## EXTRAIT PROPOSÉ

Déjà nombre de nos données font aujourd’hui l’objet d’un traitement par l’Etat. Soit il les détient directement, comme les données fiscales ou familiales, soit indirectement car le détenteur fait lui-même l’objet d’un contrôle par l’Etat. C’est par exemple le cas de nos données bancaires. Nos relations à l’Etat sont donc, de ce point de vue, marquées du sceau de la confiance. En effet, en définissant le régime juridique de ces données, l’Etat se porte garant de leur utilisation et garantit par là même le respect de la liberté de chacun.
Schizophrénie effarante
Mais par une sorte de schizophrénie effarante, si nous acceptons que l’Etat trace au quotidien l’usage de nos cartes Vitale, la plaque d’immatriculation de notre voiture ou encore la composition de nos produits alimentaires courants, nous hésitons à lui confier nos données personnelles et spécifiquement notre état de santé. Aucun régime juridique aujourd’hui ne les encadrant, nous confions de fait nos données aux Gafam (Google, Amazon, Facebook, Apple et Microsoft). Notons d’ailleurs que demain Google sera une gigantesque entreprise de santé pour deux raisons simples : la santé est le domaine d’activité le plus utile et c’est le domaine dans lequel il y a le plus d’argent à gagner.

## CONSIGNES
Répondez aux questions suivantes sur l'extrait consacré aux données personnelles.
(a) Quel exemple de données détenues indirectement par l'État l'extrait donne-t-il ?
(b) À quelles entreprises confions-nous de fait nos données, et quels noms regroupe leur sigle ?
(c) Quelles sont les deux raisons pour lesquelles Google sera demain une gigantesque entreprise de santé ?
Les entrées ci-après n'ont aucun rapport avec l'extrait.

## Entrées issues d'un jeu de données

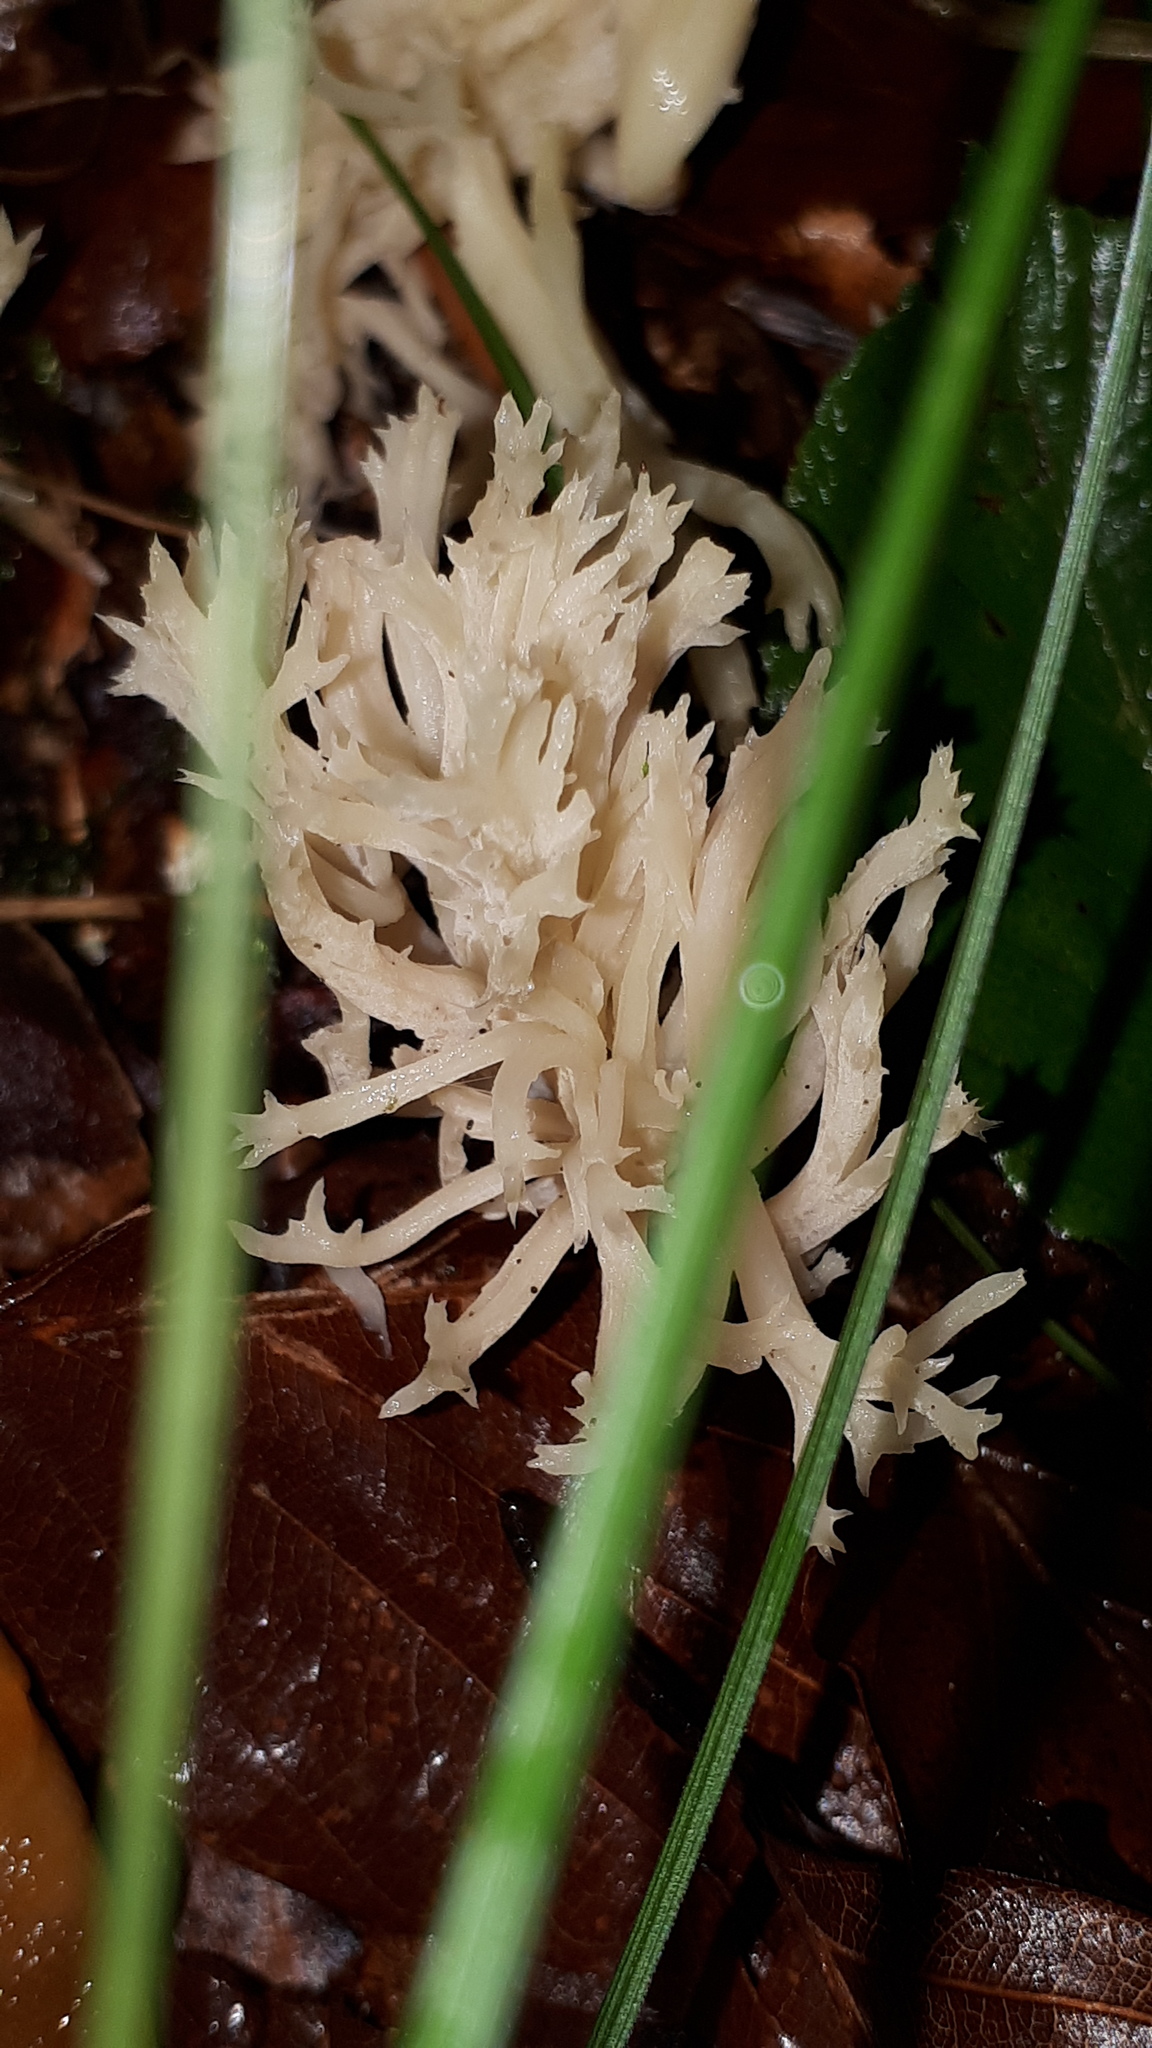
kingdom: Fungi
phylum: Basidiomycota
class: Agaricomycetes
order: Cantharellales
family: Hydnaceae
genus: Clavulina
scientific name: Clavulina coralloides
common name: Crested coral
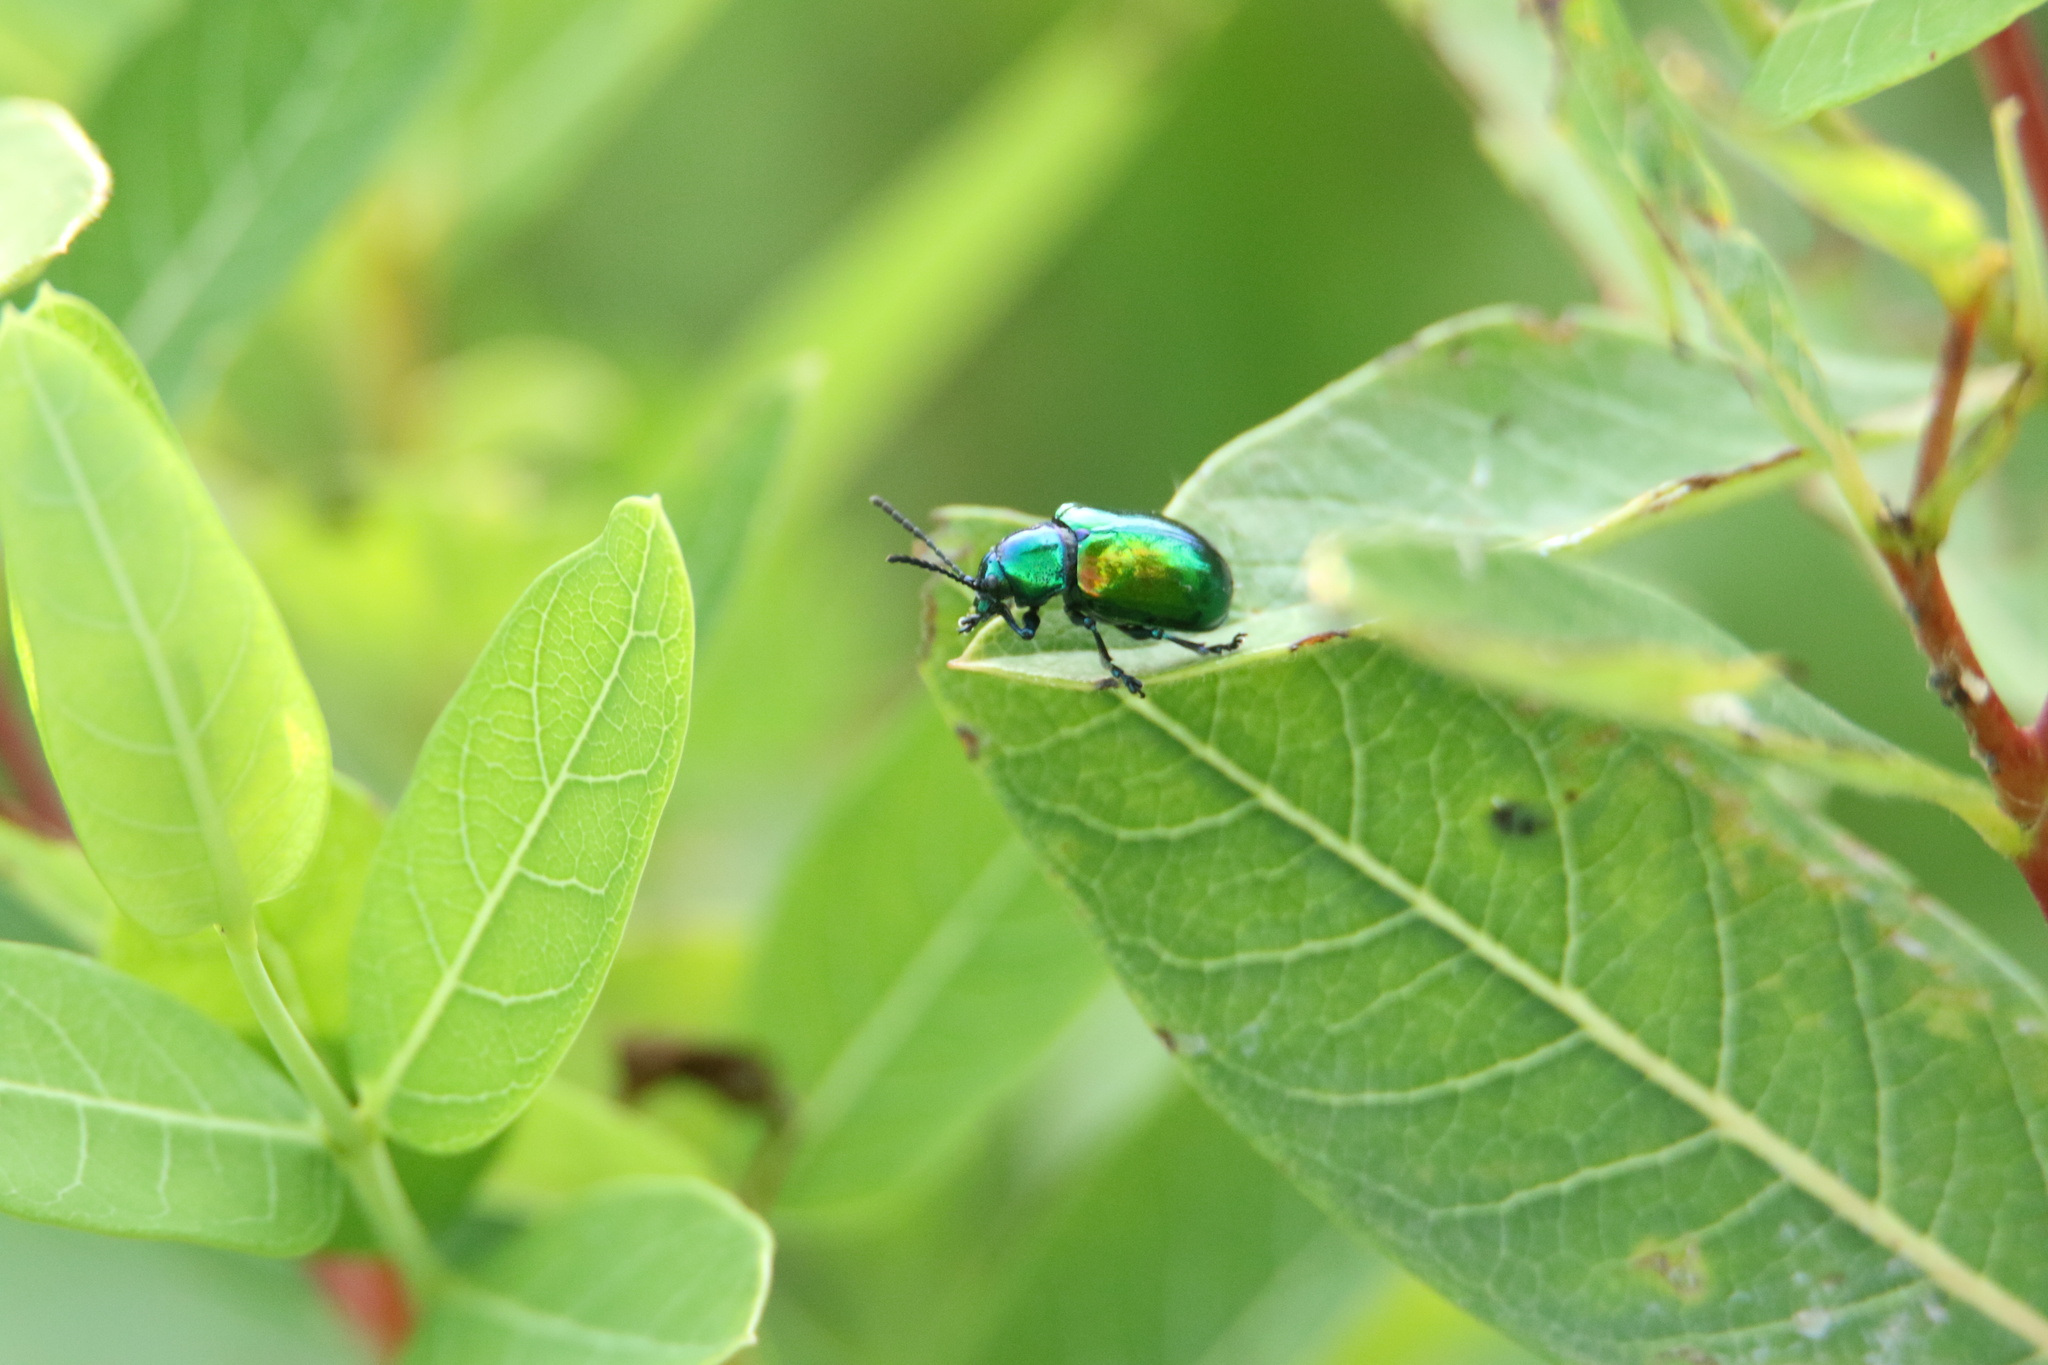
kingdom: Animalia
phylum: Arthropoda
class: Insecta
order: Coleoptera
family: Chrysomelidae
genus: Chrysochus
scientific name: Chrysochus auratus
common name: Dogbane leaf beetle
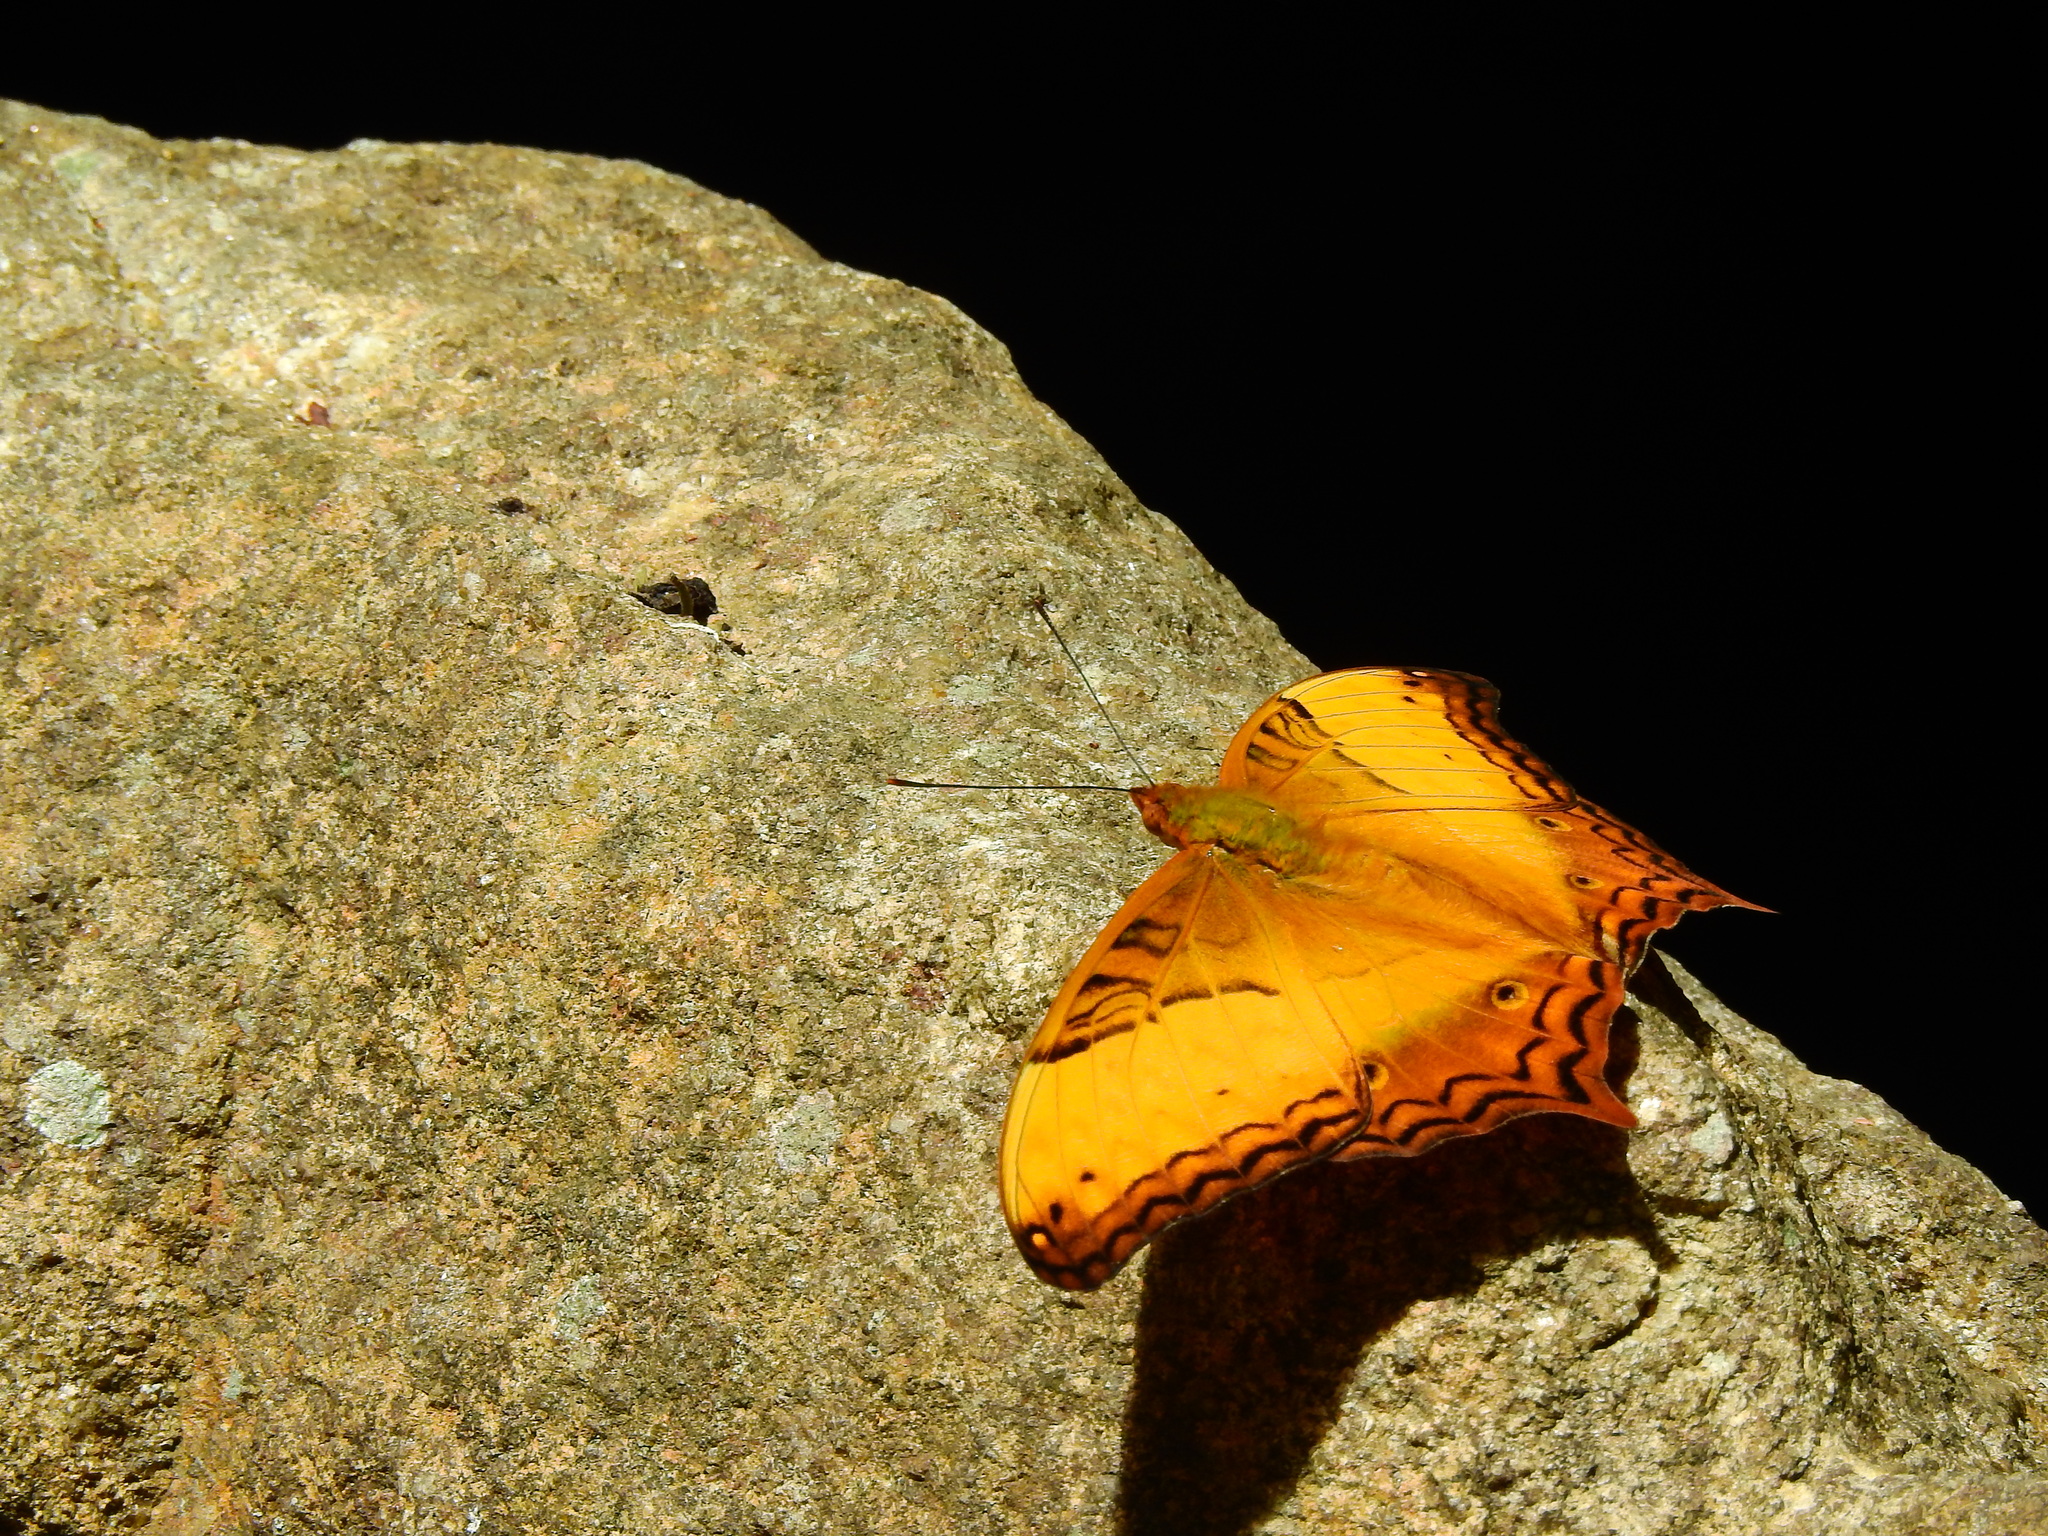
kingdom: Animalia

## CORRIGÉ
(a) Les données bancaires.
(b) Aux Gafam, c'est-à-dire Google, Amazon, Facebook, Apple et Microsoft.
(c) La santé est le domaine d'activité le plus utile, et c'est le domaine dans lequel il y a le plus d'argent à gagner.